Task goal => Although the entries contain pictures, the copy should hold only their exact text.

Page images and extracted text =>
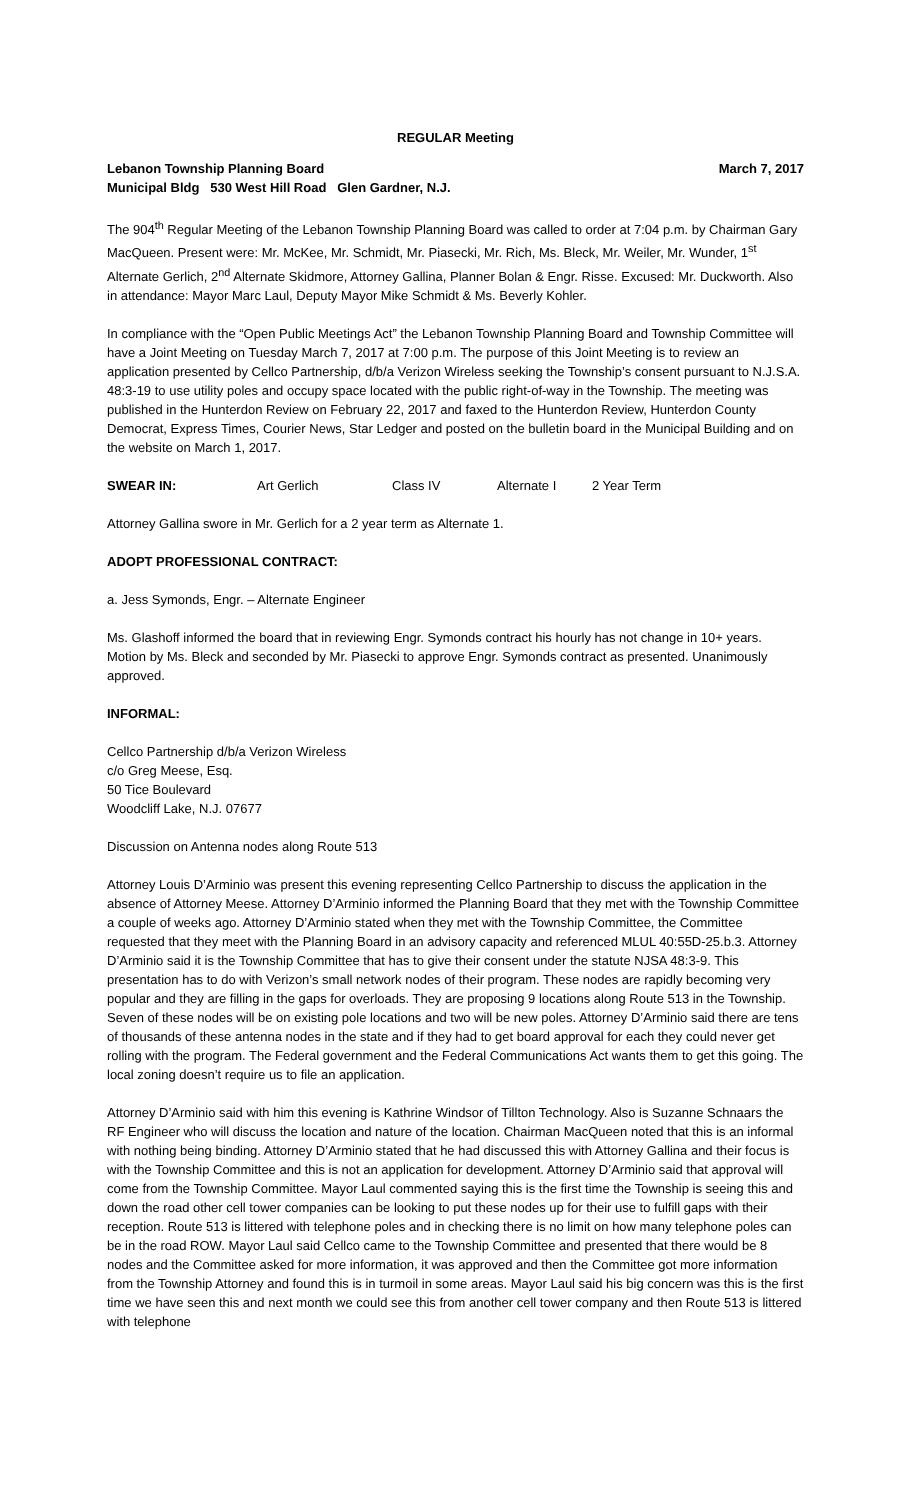REGULAR Meeting
Lebanon Township Planning Board March 7, 2017
Municipal Bldg 530 West Hill Road Glen Gardner, N.J.
The 904<sup>th</sup> Regular Meeting of the Lebanon Township Planning Board was called to order at 7:04 p.m. by Chairman Gary MacQueen. Present were: Mr. McKee, Mr. Schmidt, Mr. Piasecki, Mr. Rich, Ms. Bleck, Mr. Weiler, Mr. Wunder, 1<sup>st</sup> Alternate Gerlich, 2<sup>nd</sup> Alternate Skidmore, Attorney Gallina, Planner Bolan & Engr. Risse. Excused: Mr. Duckworth. Also in attendance: Mayor Marc Laul, Deputy Mayor Mike Schmidt & Ms. Beverly Kohler.
In compliance with the “Open Public Meetings Act” the Lebanon Township Planning Board and Township Committee will have a Joint Meeting on Tuesday March 7, 2017 at 7:00 p.m. The purpose of this Joint Meeting is to review an application presented by Cellco Partnership, d/b/a Verizon Wireless seeking the Township’s consent pursuant to N.J.S.A. 48:3-19 to use utility poles and occupy space located with the public right-of-way in the Township. The meeting was published in the Hunterdon Review on February 22, 2017 and faxed to the Hunterdon Review, Hunterdon County Democrat, Express Times, Courier News, Star Ledger and posted on the bulletin board in the Municipal Building and on the website on March 1, 2017.
SWEAR IN: Art Gerlich Class IV Alternate I 2 Year Term
Attorney Gallina swore in Mr. Gerlich for a 2 year term as Alternate 1.
ADOPT PROFESSIONAL CONTRACT:
a. Jess Symonds, Engr. – Alternate Engineer
Ms. Glashoff informed the board that in reviewing Engr. Symonds contract his hourly has not change in 10+ years. Motion by Ms. Bleck and seconded by Mr. Piasecki to approve Engr. Symonds contract as presented. Unanimously approved.
INFORMAL:
Cellco Partnership d/b/a Verizon Wireless
c/o Greg Meese, Esq.
50 Tice Boulevard
Woodcliff Lake, N.J. 07677
Discussion on Antenna nodes along Route 513
Attorney Louis D’Arminio was present this evening representing Cellco Partnership to discuss the application in the absence of Attorney Meese. Attorney D’Arminio informed the Planning Board that they met with the Township Committee a couple of weeks ago. Attorney D’Arminio stated when they met with the Township Committee, the Committee requested that they meet with the Planning Board in an advisory capacity and referenced MLUL 40:55D-25.b.3. Attorney D’Arminio said it is the Township Committee that has to give their consent under the statute NJSA 48:3-9. This presentation has to do with Verizon’s small network nodes of their program. These nodes are rapidly becoming very popular and they are filling in the gaps for overloads. They are proposing 9 locations along Route 513 in the Township. Seven of these nodes will be on existing pole locations and two will be new poles. Attorney D’Arminio said there are tens of thousands of these antenna nodes in the state and if they had to get board approval for each they could never get rolling with the program. The Federal government and the Federal Communications Act wants them to get this going. The local zoning doesn’t require us to file an application.
Attorney D’Arminio said with him this evening is Kathrine Windsor of Tillton Technology. Also is Suzanne Schnaars the RF Engineer who will discuss the location and nature of the location. Chairman MacQueen noted that this is an informal with nothing being binding. Attorney D’Arminio stated that he had discussed this with Attorney Gallina and their focus is with the Township Committee and this is not an application for development. Attorney D’Arminio said that approval will come from the Township Committee. Mayor Laul commented saying this is the first time the Township is seeing this and down the road other cell tower companies can be looking to put these nodes up for their use to fulfill gaps with their reception. Route 513 is littered with telephone poles and in checking there is no limit on how many telephone poles can be in the road ROW. Mayor Laul said Cellco came to the Township Committee and presented that there would be 8 nodes and the Committee asked for more information, it was approved and then the Committee got more information from the Township Attorney and found this is in turmoil in some areas. Mayor Laul said his big concern was this is the first time we have seen this and next month we could see this from another cell tower company and then Route 513 is littered with telephone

Exercise output =>
REGULAR Meeting
Lebanon Township Planning Board March 7, 2017
Municipal Bldg 530 West Hill Road Glen Gardner, N.J.
The 904<sup>th</sup> Regular Meeting of the Lebanon Township Planning Board was called to order at 7:04 p.m. by Chairman Gary MacQueen. Present were: Mr. McKee, Mr. Schmidt, Mr. Piasecki, Mr. Rich, Ms. Bleck, Mr. Weiler, Mr. Wunder, 1<sup>st</sup> Alternate Gerlich, 2<sup>nd</sup> Alternate Skidmore, Attorney Gallina, Planner Bolan & Engr. Risse. Excused: Mr. Duckworth. Also in attendance: Mayor Marc Laul, Deputy Mayor Mike Schmidt & Ms. Beverly Kohler.
In compliance with the “Open Public Meetings Act” the Lebanon Township Planning Board and Township Committee will have a Joint Meeting on Tuesday March 7, 2017 at 7:00 p.m. The purpose of this Joint Meeting is to review an application presented by Cellco Partnership, d/b/a Verizon Wireless seeking the Township’s consent pursuant to N.J.S.A. 48:3-19 to use utility poles and occupy space located with the public right-of-way in the Township. The meeting was published in the Hunterdon Review on February 22, 2017 and faxed to the Hunterdon Review, Hunterdon County Democrat, Express Times, Courier News, Star Ledger and posted on the bulletin board in the Municipal Building and on the website on March 1, 2017.
SWEAR IN: Art Gerlich Class IV Alternate I 2 Year Term
Attorney Gallina swore in Mr. Gerlich for a 2 year term as Alternate 1.
ADOPT PROFESSIONAL CONTRACT:
a. Jess Symonds, Engr. – Alternate Engineer
Ms. Glashoff informed the board that in reviewing Engr. Symonds contract his hourly has not change in 10+ years. Motion by Ms. Bleck and seconded by Mr. Piasecki to approve Engr. Symonds contract as presented. Unanimously approved.
INFORMAL:
Cellco Partnership d/b/a Verizon Wireless
c/o Greg Meese, Esq.
50 Tice Boulevard
Woodcliff Lake, N.J. 07677
Discussion on Antenna nodes along Route 513
Attorney Louis D’Arminio was present this evening representing Cellco Partnership to discuss the application in the absence of Attorney Meese. Attorney D’Arminio informed the Planning Board that they met with the Township Committee a couple of weeks ago. Attorney D’Arminio stated when they met with the Township Committee, the Committee requested that they meet with the Planning Board in an advisory capacity and referenced MLUL 40:55D-25.b.3. Attorney D’Arminio said it is the Township Committee that has to give their consent under the statute NJSA 48:3-9. This presentation has to do with Verizon’s small network nodes of their program. These nodes are rapidly becoming very popular and they are filling in the gaps for overloads. They are proposing 9 locations along Route 513 in the Township. Seven of these nodes will be on existing pole locations and two will be new poles. Attorney D’Arminio said there are tens of thousands of these antenna nodes in the state and if they had to get board approval for each they could never get rolling with the program. The Federal government and the Federal Communications Act wants them to get this going. The local zoning doesn’t require us to file an application.
Attorney D’Arminio said with him this evening is Kathrine Windsor of Tillton Technology. Also is Suzanne Schnaars the RF Engineer who will discuss the location and nature of the location. Chairman MacQueen noted that this is an informal with nothing being binding. Attorney D’Arminio stated that he had discussed this with Attorney Gallina and their focus is with the Township Committee and this is not an application for development. Attorney D’Arminio said that approval will come from the Township Committee. Mayor Laul commented saying this is the first time the Township is seeing this and down the road other cell tower companies can be looking to put these nodes up for their use to fulfill gaps with their reception. Route 513 is littered with telephone poles and in checking there is no limit on how many telephone poles can be in the road ROW. Mayor Laul said Cellco came to the Township Committee and presented that there would be 8 nodes and the Committee asked for more information, it was approved and then the Committee got more information from the Township Attorney and found this is in turmoil in some areas. Mayor Laul said his big concern was this is the first time we have seen this and next month we could see this from another cell tower company and then Route 513 is littered with telephone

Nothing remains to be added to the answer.